----- Excerpt to read

The article was published by the Great British Mag content team on 3 March 2021.
As a student living away from home, it’s common to sometimes feel stressed, anxious or low. Dealing with hefty workloads and constant deadlines while being away from family and friends takes some getting used to.
But if these feelings persist, start to worsen or begin to impact you day-to-day, it might be time to think about seeking support.
Perhaps you’re worrying a lot more than usual, find yourself avoiding social situations or aren’t getting any enjoyment from things that you used to. Maybe you’re having problems sleeping or concentrating on your studies. These are all things that you should keep an eye out for, as they could indicate that you’d benefit from some mental wellbeing support.
If you’re feeling unsure about whether to get help – perhaps you don’t know if your mental health issues are bad enough or don’t like the thought of having to talk about what’s going on in your head – know that this is very common and there are many ways you can get help.
Where should I seek support for my mental health?
In an emergency
If your situation is an emergency and poses a threat to your safety – or the safety of anyone else – call 999.
Friends and family
Talking about your thoughts and feelings with people you feel comfortable with can be a huge help. It’s likely that they’ve been through similar situations, so may be able to offer guidance. But even if they haven’t, just telling someone what’s going on in your head can help to lessen the load you feel considerably.
University counselling service
Sometimes, it’s easier to talk to someone you don’t know. If that’s the case for you, make use of your university’s in-house counselling service. It is a confidential service that you can access for free, and the people you’ll speak to are fully qualified counsellors and mental health advisors.
Take a look at your university or college’s website to find out what services are available and how you can access them.
Student Minds is a charity that’s focused on offering mental wellbeing support to students. It runs online peer support groups, led by fully trained volunteer students. Although everyone is encouraged to speak and get involved in these sessions, there is no pressure, and you’re more than welcome to just listen.

----------
----- Exercise data

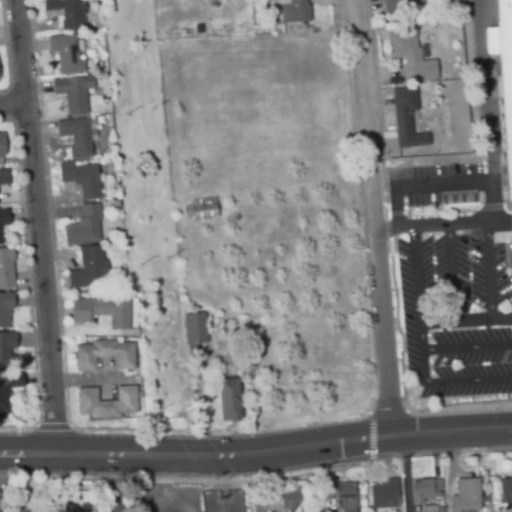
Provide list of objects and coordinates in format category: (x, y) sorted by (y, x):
building: (394, 3)
building: (395, 4)
building: (294, 10)
building: (293, 11)
building: (66, 12)
building: (67, 12)
building: (509, 39)
building: (65, 52)
building: (66, 53)
building: (410, 57)
building: (410, 57)
building: (505, 86)
building: (72, 92)
building: (73, 92)
road: (11, 104)
power tower: (150, 108)
road: (486, 113)
power tower: (124, 114)
building: (405, 118)
building: (405, 118)
building: (75, 136)
building: (75, 136)
building: (2, 144)
building: (2, 144)
building: (3, 176)
building: (3, 176)
building: (80, 178)
building: (81, 178)
road: (422, 187)
building: (201, 208)
building: (202, 208)
building: (3, 217)
road: (373, 217)
building: (3, 219)
building: (83, 225)
road: (37, 226)
building: (83, 226)
road: (443, 228)
power tower: (166, 256)
power tower: (139, 261)
building: (6, 267)
building: (6, 267)
building: (89, 268)
building: (89, 268)
road: (489, 273)
road: (452, 275)
parking lot: (452, 276)
road: (419, 305)
building: (5, 308)
building: (5, 309)
building: (99, 310)
building: (102, 310)
road: (466, 321)
building: (194, 330)
building: (194, 331)
building: (6, 345)
building: (6, 347)
road: (467, 347)
building: (103, 354)
building: (104, 354)
building: (14, 379)
road: (468, 380)
building: (7, 391)
building: (3, 398)
building: (227, 399)
building: (227, 399)
building: (107, 401)
building: (106, 402)
power tower: (153, 413)
power tower: (177, 414)
road: (256, 451)
road: (406, 472)
road: (128, 483)
building: (424, 489)
building: (505, 489)
power tower: (240, 490)
building: (425, 491)
building: (505, 491)
road: (159, 492)
building: (383, 494)
building: (465, 495)
building: (383, 496)
building: (466, 496)
building: (345, 497)
building: (345, 497)
building: (292, 500)
building: (289, 501)
power tower: (213, 502)
building: (69, 509)
building: (432, 509)
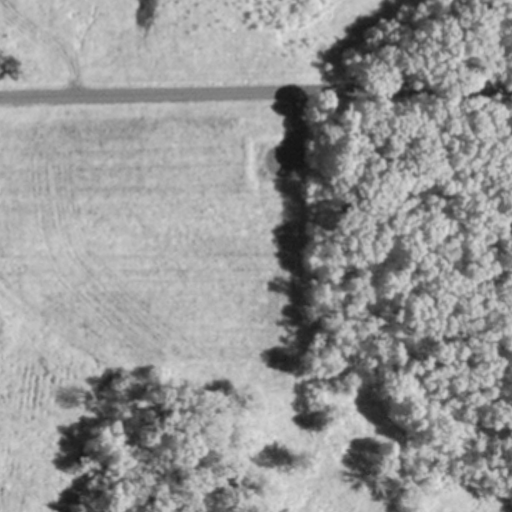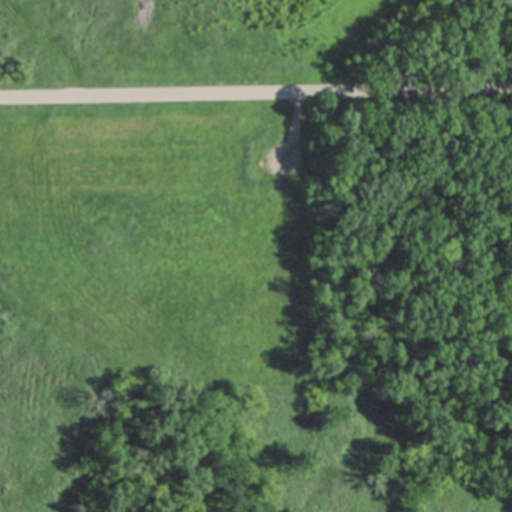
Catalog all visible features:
road: (256, 91)
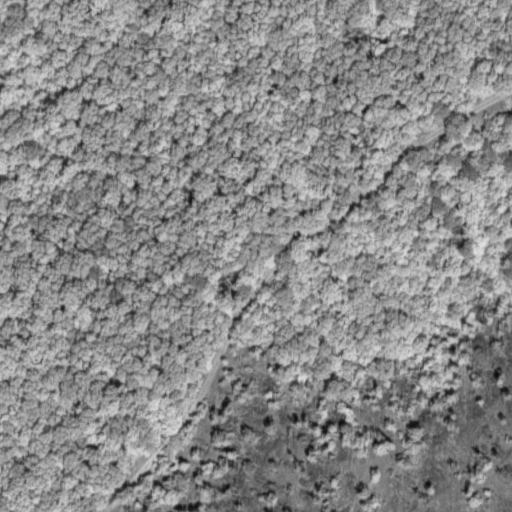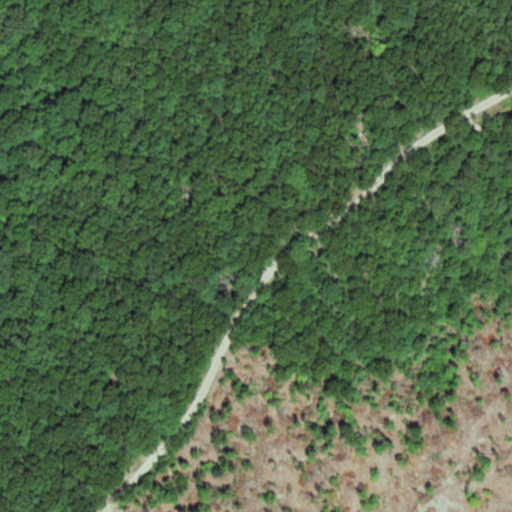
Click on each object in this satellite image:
road: (274, 263)
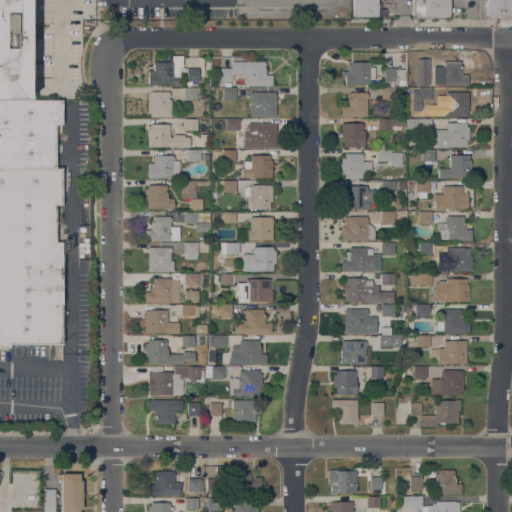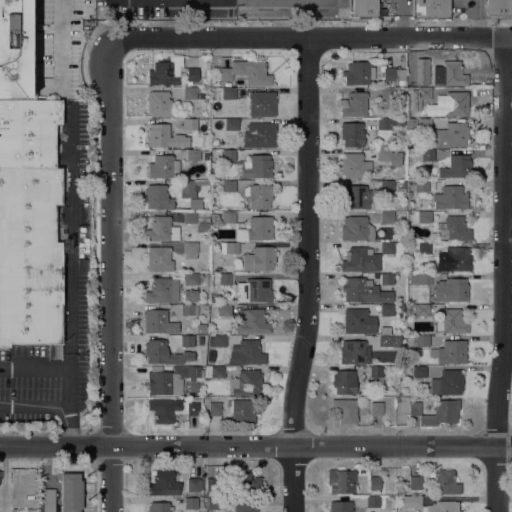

----------

Problems to work on =>
1. In the article on student mental health support, what number should you call in an emergency?
2. Proceed with the article on student mental health support, picking up after its last sentence.
The material has nothing to do with the article on student mental health support.

Responses to the tasks =>
1. 999.

2.
Student Minds also facilitates workshops at universities – including ones to support a friend who is struggling with their mental health – and can offer expertise on what other on-campus support you should be able to access.
Make an appointment with your GP
You might be able to access counselling and other support or get medication through the NHS, so its worth making an appointment with the GP surgery you registered with when you arrived in the UK.
Nightline is a talking service created especially for students. The operators you’ll chat to – be it by phone, email, text or instant messages – are non-judgemental and there to listen as opposed to advise. They can support you in making decisions and will let you talk about anything that’s on your mind – you get to set the agenda. Universities each have their own Nightline service (you can find yours by using the search function on the website) and will sometimes have someone you can speak to in your mother language. Nightline runs during term time, in the evenings only.
The Samaritans is a helpline that runs every day of the year, 24 hours a day. If you are struggling with your mental health or have thoughts about hurting yourself, trained volunteers are on the other end of the phone, ready to work through your issues with you. The number for Samaritans is 116 123 – it is free to call from any phone in the UK.
If you’re under 35 and struggling with suicidal feelings – or are concerned about another young person who might be – you can call Papyrus HOPELINEUK on 0800 068 4141, email email@example.com or text 07786 209 697. Lines are open weekdays 10am-10pm, weekends 2pm-10pm and bank holidays 2pm–10pm.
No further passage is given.